“There’s someone here!  Oh my God! They got Amanda!”

It is every parent’s nightmare—their child snatched by kidnappers while they are powerless to stop them. It was also the plot of 2008’s Hollywood thriller, Taken. Brian Mills, played by Liam Neeson, listened helplessly over the phone as an international sex trafficking ring abducted his daughter Kim (Maggie Grace) and her friend during their girls’ trip to France. Mills, a retired special operative for the United States government, naturally hopped the first plane to Paris and opened up a can of whup-derriere on the monsters set on selling his daughter into sexual slavery.


While it makes for a dramatic plot point for an action flick, sex trafficking victims are rarely kidnapped by a stranger beforehand. In fact, it almost never happens, yet it looms large in the public’s imagination when they think of child sex trafficking.

In reality, kids at risk for becoming sex trafficking victims often know the people who lure them into sexual exploitation. Their trafficker might be a boyfriend, someone they know from school, or even a family member. Sometimes kids are groomed for exploitation by a person they met over the internet.

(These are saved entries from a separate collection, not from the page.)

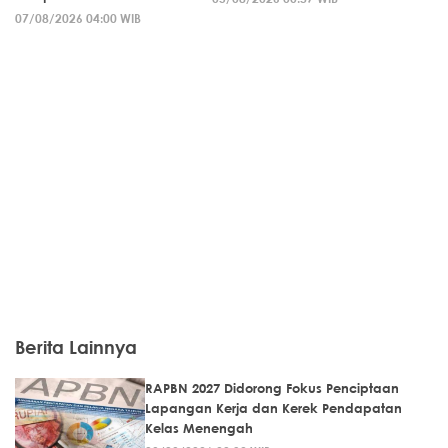
07/08/2026 04:00 WIB
Berita Lainnya
RAPBN 2027 Didorong Fokus Penciptaan
Lapangan Kerja dan Kerek Pendapatan
Kelas Menengah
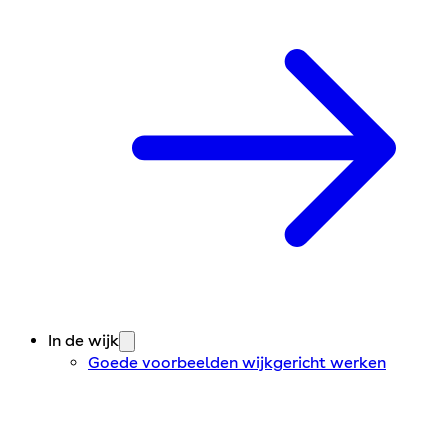
In de wijk
Goede voorbeelden wijkgericht werken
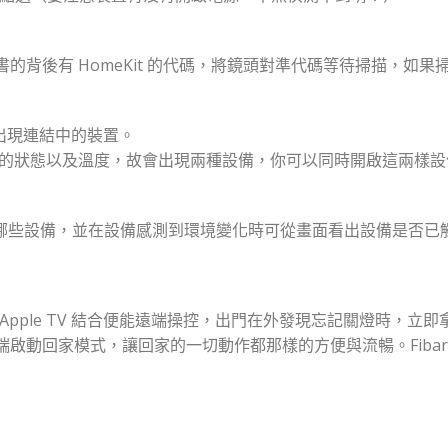
的背後有 HomeKit 的代碼，將鏡頭對準代碼等待掃描，如
出現連結中的裝置。
時感測門的狀態以及溫度，故會出現兩種設備，你可以同時開啟這兩
有哪些設備，並在設備感測到環境變化時可從畫面看出設備是否已
加上Apple TV 結合便能遠端操控，出門在外發現忘記關燈時，
動回家模式，讓回家的一切動作都那樣的方便與流暢。Fibaro 搭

Sex trafficking, as defined by federal statute, is “the recruitment, harboring, transportation, provision, obtaining, patronizing, or soliciting of a person for the purposes of a commercial sex act, in which the commercial sex act is induced by force, fraud, or coercion.” In addition, child sex trafficking is defined as the performance of a sexual act in exchange for anything of value—shelter, food, clothing, money, etc.—with a person under the age of 18. Force, fraud, or coercion does not have to be present to meet the legal definition of Commercial Sexual Exploitation of Children (CSEC). Anyone involved in the sexual exploitation of a minor is guilty of child sex trafficking. This includes the trafficker (pimp), the buyer (john), and the person who drove the child to the “date.”

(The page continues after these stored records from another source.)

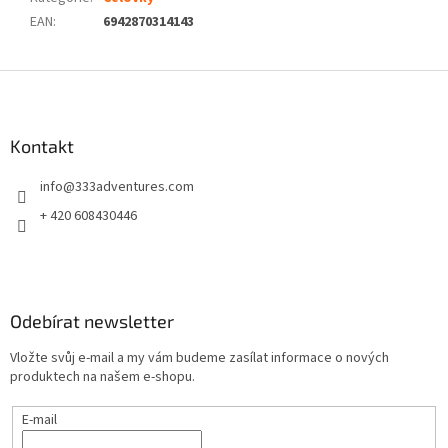
EAN
:
6942870314143
Z
á
p
a
Kontakt
t
info
@
333adventures.com
í
+ 420 608430446
Odebírat newsletter
Vložte svůj e-mail a my vám budeme zasílat informace o nových
produktech na našem e-shopu.
E-mail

All children are at some level of risk for exploitation, but we know what the profiles of those kids most at risk look like. Many of these are kids who are already in the system in some form, either the foster care system or the juvenile justice system. Runaways are particularly vulnerable and can be exploited in exchange for shelter, food, or protection. In Georgia, as many as 9 out of 10 kids rescued from trafficking situations were sexually abused before they were trafficked, so we know kids who have experienced sexual abuse are particularly vulnerable.

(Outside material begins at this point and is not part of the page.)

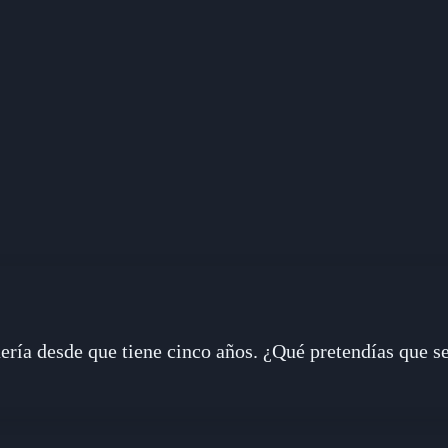
quería desde que tiene cinco años. ¿Qué pretendías que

Here is what we know about CSEC victims in Georgia, according to 2018 data compiled by Georgia Cares. They are very young. Victims were an average of 14.9 years old when referred to Georgia Cares for treatment, and they had been “in the life” an average of 11.1 months before their referral. Ninety-seven percent of victims were female, and 70 percent of them were African-American. Nearly half of victims reported experiencing trauma, violence, and coercion from their trafficker, and 77 percent reported substance abuse, a common means for traffickers to control their victims. Three quarters of victims were under the control of a trafficker, and 96.2 percent reported running away before being trafficked. Georgia Cares served 596 youth in 2017.

Georgia is at the forefront of attacking the human trafficking issue head-on. International anti-human trafficking advocacy group Shared Hope International gave Georgia a score of 96—or a grade of A—for its efforts in eradicating human trafficking in the state. As they noted on their report card, “Georgia has comprehensive human trafficking and CSEC laws that can be used to combat demand. Further, state law prohibits the criminalization of minors for prostitution offenses and provides juvenile sex trafficking victims with a statutory avenue to specialized services.”

Georgia is also in the process of revamping its statewide human trafficking service delivery plan to include both children and adults, sex trafficking and labor trafficking. On October 1, 2020, the state launched a new hotline number, 1-866-END-HTGA (1-866-363-4842). The hotline will be managed by the Children’s Advocacy Centers of Georgia and will cover both child and adult victims of sex trafficking as well as victims of labor trafficking. The state also opened the Receiving Hope Center earlier this year as a short-term residential intake facility for youth aged 12-17. The center provides medical care and mental health services as well as a school for residents to continue their educations.

It’s important that we understand who composes our most vulnerable populations so we can take measures to prevent child sex trafficking. Wild storylines of international trafficking rings complete with car chases and fight scenes are entertaining at the movie theater, but we must understand that trafficking looks much different in our local communities so we can effectively identify it and combat it on the ground.


Karla Jacobs is a Commissioner on the GCW.